__Exercise details__.
Don't include pictures. Quote the lines below from the first through the line that contains "middle mcp: (235, 247)".

__Information given__.
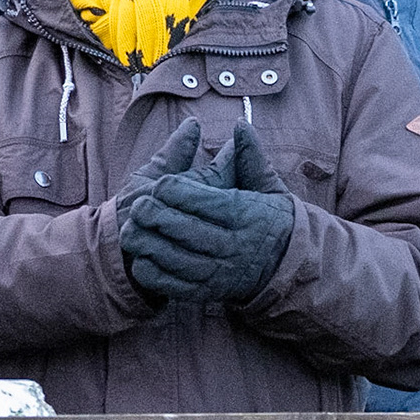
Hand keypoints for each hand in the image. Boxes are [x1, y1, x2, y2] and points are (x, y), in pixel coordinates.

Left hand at [122, 124, 294, 304]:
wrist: (286, 270)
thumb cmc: (271, 221)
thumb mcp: (268, 187)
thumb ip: (252, 158)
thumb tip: (240, 125)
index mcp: (248, 217)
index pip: (211, 204)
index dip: (182, 194)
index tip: (161, 184)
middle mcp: (235, 247)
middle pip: (192, 232)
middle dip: (162, 217)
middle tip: (139, 205)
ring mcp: (221, 273)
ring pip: (182, 261)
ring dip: (153, 246)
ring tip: (133, 229)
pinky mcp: (209, 293)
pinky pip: (179, 286)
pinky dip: (158, 275)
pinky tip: (143, 259)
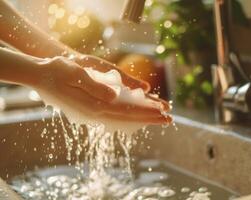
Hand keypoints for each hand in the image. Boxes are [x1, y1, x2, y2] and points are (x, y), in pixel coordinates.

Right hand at [35, 56, 170, 123]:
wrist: (41, 77)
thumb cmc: (58, 71)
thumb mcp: (76, 74)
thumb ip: (95, 87)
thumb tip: (114, 97)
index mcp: (94, 105)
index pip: (127, 111)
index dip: (146, 113)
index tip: (163, 113)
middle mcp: (96, 112)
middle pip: (128, 117)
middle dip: (149, 118)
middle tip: (169, 120)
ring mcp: (93, 113)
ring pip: (123, 117)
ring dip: (142, 117)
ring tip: (158, 118)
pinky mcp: (91, 109)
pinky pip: (116, 114)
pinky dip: (130, 115)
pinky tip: (137, 115)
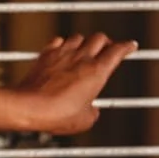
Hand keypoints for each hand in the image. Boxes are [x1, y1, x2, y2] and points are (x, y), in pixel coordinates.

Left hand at [12, 33, 136, 135]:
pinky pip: (58, 40)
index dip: (126, 47)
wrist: (28, 106)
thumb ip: (93, 111)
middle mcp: (81, 58)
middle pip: (100, 38)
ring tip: (86, 50)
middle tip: (108, 49)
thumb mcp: (85, 120)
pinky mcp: (45, 55)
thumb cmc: (56, 114)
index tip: (130, 46)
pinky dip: (63, 43)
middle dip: (107, 42)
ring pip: (79, 36)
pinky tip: (63, 50)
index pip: (117, 51)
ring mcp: (62, 54)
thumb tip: (91, 109)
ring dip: (85, 42)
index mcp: (96, 72)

__Solution__.
Hand keypoints for each hand in the image. Boxes are [x1, y1, x2, y2] and points are (x, y), in pixel coordinates.

Left hand at [122, 124, 294, 304]:
wrist: (286, 270)
thumb cmc: (271, 221)
thumb mcp: (268, 187)
thumb ip: (252, 158)
thumb tip: (240, 125)
index mcp: (248, 217)
index pip: (211, 204)
index dip: (182, 194)
index tip: (161, 184)
middle mcp: (235, 247)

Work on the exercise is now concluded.